Testo della pagina —
====
Lampedusa, drammatica responsabilità dell’Europa

images_lampedusaimmigrati“Stringe il cuore guardare le operazioni di recupero a Lampedusa: una conta di morti senza fine, tra i quali ci sarebbero anche molti bambini e alcune donne incinta. Uno spettacolo osceno che periodicamente si ripete sulle nostre coste e spiagge in maniera sempre più devastante e terribile. Come Italia dei Valori abbiamo sempre denunciato i profondi errori della legge Bossi-Fini, una legge xenofoba e dannosa, ma a onor del vero in questa occasione conta poco l’impostazione sbagliata delle nostre politiche di immigrazione” dichiara Liana Barbati, responsabile nazionale del Laboratorio Diritti Civili per l’Italia dei Valori. “L’Italia, i suoi cittadini e i suoi volontari, il sindaco e le istituzioni di Lampedusa, hanno fatto e stanno facendo tutto il possibile ma non può più bastare. È ora che l’Europa si assuma le sue responsabilità, le amministrazioni locali non possono supplire a una mancanza di supporto e scelte politiche a livello europeo che si sentirà sempre di più. Non può essere un problema solo italiano se in mare aperto muoiono più di un centinaio di persone partite pochi giorni prima con un sogno di riscatto” prosegue la presidente del gruppo assembleare in Regione. “La Corte europea dei diritti umani di Strasburgo ci ha già condannato, all’unanimità, per i respingimenti in mare poco meno di un anno fa. È chiaro che dobbiamo cambiare e in fretta: urge un sistema di monitoraggio, prevenzione e cooperazione dal respiro internazionale. Per questo, già da queste prime ore, siamo in contatto con i nostri parlamentari europei: come Italia dei Valori solleciteremo in tutte le sedi opportune azioni concrete per favorire l’accoglienza ed il rispetto per i migranti. Leggi repressive non ne servono più. Se non si risponde alla miseria, alla fame, alla paura di queste persone continueremo ad assistere alle carneficine nelle nostre acque” conclude la consigliera.
====
Problema da risolvere —
In base alla dichiarazione su Lampedusa, si risponda ai seguenti quesiti:
(a) Quale legge l'Italia dei Valori afferma di aver sempre denunciato?
(b) Quale corte ha emesso la condanna all'unanimità, e per che cosa?
(c) Con chi l'Italia dei Valori dichiara di essere già in contatto?
Per rispondere si utilizzi esclusivamente la dichiarazione su Lampedusa.

Informazioni fornite —
====
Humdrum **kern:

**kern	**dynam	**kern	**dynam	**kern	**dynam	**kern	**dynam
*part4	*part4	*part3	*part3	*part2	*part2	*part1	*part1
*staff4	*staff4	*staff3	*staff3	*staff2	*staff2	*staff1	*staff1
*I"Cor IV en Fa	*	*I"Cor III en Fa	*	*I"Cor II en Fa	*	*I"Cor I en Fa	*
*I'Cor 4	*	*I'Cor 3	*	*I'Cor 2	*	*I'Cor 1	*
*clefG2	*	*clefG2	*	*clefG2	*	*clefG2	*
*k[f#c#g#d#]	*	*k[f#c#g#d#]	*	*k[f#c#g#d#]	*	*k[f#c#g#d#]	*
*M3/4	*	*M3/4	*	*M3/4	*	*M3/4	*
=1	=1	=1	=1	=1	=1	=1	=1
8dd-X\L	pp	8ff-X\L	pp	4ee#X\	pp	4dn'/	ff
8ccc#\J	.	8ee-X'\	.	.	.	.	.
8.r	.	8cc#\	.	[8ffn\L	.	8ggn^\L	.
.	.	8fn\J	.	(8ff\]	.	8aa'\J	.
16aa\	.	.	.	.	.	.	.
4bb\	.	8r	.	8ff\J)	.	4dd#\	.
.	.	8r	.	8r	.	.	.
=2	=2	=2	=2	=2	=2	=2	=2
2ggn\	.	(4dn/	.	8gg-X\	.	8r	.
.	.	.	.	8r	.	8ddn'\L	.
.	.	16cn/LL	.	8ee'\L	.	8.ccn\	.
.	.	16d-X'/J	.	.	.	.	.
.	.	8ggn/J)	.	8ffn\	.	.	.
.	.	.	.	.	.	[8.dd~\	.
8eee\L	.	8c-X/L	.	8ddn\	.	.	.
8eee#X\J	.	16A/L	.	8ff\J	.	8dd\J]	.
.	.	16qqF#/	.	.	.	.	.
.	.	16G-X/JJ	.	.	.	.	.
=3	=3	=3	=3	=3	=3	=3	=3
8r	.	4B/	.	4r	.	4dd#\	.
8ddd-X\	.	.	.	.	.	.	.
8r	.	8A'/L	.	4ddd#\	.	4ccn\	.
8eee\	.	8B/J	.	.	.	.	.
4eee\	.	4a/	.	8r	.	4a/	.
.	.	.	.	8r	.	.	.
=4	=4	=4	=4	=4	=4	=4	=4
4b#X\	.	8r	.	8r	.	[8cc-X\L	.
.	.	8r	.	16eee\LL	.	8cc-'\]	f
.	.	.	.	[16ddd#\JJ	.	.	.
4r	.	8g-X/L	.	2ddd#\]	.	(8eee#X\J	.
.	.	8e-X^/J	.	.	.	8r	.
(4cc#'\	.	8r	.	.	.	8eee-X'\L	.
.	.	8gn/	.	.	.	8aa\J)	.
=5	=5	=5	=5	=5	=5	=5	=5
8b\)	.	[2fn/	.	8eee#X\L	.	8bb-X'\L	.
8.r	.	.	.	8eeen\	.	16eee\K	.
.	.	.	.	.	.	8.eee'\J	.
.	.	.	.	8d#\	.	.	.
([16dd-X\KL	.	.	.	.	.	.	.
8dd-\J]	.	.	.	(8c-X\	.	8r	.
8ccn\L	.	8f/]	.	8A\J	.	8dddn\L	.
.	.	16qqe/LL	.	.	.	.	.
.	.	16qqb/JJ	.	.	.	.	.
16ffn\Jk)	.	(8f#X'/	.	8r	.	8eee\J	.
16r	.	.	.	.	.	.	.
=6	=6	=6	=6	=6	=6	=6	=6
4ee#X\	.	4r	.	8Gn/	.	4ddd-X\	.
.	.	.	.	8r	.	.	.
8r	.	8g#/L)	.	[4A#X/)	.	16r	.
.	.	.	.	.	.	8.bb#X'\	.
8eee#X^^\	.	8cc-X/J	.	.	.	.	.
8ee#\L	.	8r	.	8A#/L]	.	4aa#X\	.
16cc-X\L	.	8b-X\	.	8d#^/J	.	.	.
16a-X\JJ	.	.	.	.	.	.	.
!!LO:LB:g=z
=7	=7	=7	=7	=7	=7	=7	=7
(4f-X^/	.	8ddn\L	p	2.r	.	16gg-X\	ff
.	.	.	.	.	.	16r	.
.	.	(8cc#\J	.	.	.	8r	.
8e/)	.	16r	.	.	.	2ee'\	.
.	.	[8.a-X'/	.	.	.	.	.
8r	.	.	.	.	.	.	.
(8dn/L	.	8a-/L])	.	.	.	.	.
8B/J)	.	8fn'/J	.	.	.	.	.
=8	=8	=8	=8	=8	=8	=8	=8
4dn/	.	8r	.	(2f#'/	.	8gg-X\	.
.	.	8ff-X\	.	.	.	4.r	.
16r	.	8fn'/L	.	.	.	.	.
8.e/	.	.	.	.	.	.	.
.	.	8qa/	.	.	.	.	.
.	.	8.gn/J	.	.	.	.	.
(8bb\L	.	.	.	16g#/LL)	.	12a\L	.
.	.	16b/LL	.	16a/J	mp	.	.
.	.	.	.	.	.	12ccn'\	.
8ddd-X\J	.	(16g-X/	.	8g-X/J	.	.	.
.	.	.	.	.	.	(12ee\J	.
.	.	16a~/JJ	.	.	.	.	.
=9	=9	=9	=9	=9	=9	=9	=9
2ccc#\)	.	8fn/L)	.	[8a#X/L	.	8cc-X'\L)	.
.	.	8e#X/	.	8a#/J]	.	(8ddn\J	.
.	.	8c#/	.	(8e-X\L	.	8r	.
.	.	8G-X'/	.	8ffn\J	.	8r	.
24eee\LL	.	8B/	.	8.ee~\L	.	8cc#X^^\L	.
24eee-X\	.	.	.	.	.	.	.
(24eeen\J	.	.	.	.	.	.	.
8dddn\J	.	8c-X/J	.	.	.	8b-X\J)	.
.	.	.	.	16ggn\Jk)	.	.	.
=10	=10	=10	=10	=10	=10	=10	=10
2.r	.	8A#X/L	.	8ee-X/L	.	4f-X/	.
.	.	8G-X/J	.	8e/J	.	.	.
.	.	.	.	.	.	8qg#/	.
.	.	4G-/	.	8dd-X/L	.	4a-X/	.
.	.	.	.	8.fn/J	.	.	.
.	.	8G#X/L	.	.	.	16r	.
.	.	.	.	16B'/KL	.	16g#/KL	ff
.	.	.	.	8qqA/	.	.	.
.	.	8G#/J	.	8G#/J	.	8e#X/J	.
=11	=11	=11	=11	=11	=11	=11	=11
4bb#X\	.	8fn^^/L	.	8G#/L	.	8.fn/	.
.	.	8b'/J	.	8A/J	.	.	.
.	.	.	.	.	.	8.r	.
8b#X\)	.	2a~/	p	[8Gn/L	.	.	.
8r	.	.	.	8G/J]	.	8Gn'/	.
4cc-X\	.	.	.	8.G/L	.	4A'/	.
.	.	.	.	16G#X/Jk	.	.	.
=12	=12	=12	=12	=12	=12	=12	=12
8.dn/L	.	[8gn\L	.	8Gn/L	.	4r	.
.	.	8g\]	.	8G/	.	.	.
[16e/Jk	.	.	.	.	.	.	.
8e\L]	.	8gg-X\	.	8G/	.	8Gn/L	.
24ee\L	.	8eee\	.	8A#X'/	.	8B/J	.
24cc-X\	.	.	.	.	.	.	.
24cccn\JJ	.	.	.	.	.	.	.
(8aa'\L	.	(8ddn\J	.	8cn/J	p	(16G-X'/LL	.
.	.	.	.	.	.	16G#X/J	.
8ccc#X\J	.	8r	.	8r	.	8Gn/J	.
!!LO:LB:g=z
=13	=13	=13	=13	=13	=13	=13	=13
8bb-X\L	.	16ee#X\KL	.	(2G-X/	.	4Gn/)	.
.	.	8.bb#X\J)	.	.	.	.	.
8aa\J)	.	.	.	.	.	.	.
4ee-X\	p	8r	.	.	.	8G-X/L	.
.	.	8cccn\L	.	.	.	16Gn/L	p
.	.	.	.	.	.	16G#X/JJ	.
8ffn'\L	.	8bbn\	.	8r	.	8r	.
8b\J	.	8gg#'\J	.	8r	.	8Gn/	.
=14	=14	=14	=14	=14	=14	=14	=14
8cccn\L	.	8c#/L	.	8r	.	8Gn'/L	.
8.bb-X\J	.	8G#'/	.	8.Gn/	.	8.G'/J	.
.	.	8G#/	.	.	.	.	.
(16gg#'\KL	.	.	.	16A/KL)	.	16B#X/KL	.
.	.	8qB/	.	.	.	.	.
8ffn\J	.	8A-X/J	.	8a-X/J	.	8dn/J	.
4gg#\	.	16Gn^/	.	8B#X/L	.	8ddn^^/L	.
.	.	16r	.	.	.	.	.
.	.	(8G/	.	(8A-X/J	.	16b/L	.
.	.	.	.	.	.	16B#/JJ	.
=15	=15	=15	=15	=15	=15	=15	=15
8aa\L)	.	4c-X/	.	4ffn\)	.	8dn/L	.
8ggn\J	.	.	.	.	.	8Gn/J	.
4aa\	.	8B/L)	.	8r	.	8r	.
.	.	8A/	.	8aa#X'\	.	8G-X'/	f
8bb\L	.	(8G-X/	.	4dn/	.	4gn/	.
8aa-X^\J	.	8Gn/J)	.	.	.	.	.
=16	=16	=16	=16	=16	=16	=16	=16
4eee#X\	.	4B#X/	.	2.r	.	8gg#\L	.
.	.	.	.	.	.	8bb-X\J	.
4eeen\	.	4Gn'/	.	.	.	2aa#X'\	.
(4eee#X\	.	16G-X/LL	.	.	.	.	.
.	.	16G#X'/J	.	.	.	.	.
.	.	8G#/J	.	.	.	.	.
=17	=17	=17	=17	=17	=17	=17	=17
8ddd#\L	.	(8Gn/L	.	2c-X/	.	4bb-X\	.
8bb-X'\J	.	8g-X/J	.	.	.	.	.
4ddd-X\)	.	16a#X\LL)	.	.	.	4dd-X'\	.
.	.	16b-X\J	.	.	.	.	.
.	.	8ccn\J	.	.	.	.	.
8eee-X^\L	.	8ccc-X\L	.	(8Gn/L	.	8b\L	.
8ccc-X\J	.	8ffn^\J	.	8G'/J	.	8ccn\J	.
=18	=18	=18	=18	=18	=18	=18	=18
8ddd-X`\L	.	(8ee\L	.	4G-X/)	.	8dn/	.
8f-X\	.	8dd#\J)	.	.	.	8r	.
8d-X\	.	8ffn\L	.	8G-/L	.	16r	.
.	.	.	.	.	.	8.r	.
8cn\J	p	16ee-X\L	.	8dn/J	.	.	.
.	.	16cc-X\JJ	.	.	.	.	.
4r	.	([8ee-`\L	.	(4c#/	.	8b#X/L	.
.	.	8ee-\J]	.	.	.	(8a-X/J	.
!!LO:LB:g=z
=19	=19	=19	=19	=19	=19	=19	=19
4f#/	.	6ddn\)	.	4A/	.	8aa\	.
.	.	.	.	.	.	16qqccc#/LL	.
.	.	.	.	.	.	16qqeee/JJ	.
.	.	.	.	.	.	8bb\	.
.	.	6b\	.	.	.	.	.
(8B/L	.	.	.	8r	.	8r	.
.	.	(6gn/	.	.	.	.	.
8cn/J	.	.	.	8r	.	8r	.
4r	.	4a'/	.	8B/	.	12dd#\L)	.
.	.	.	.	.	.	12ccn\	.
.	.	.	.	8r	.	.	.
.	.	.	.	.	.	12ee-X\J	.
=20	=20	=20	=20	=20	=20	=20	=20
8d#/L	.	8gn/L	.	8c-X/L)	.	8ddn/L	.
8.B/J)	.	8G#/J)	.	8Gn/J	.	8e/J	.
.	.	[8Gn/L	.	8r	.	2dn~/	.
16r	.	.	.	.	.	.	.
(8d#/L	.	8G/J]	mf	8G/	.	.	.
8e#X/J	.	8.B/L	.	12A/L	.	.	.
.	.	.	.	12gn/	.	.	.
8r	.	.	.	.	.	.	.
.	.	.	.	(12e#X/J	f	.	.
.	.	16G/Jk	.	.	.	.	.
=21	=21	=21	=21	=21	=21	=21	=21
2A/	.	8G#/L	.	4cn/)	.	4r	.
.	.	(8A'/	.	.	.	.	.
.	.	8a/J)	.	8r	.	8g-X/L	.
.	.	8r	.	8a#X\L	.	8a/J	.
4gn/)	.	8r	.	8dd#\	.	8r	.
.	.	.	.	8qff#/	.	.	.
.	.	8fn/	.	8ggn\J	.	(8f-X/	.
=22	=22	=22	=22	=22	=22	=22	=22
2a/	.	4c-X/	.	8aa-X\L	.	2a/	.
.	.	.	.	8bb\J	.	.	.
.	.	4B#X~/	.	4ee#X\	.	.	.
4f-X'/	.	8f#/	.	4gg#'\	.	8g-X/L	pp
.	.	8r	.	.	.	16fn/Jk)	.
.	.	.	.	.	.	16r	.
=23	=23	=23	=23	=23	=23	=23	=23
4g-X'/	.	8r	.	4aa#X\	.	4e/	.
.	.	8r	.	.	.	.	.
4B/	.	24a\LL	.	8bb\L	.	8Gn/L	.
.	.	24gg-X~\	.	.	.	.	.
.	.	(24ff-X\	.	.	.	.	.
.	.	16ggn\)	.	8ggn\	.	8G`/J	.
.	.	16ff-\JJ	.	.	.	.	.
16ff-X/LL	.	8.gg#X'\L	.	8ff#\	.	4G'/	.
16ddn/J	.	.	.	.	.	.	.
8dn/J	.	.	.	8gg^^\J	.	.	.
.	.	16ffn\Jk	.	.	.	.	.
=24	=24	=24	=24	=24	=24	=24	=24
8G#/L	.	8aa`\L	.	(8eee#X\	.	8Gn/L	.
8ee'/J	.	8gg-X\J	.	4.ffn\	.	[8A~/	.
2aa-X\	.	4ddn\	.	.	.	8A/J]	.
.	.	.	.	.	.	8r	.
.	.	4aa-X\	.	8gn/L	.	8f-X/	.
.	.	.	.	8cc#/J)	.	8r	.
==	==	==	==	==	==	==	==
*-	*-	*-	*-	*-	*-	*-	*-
====
Risultato ottenuto —
(a) La legge Bossi-Fini.
(b) La Corte europea dei diritti umani di Strasburgo, per i respingimenti in mare.
(c) Con i propri parlamentari europei.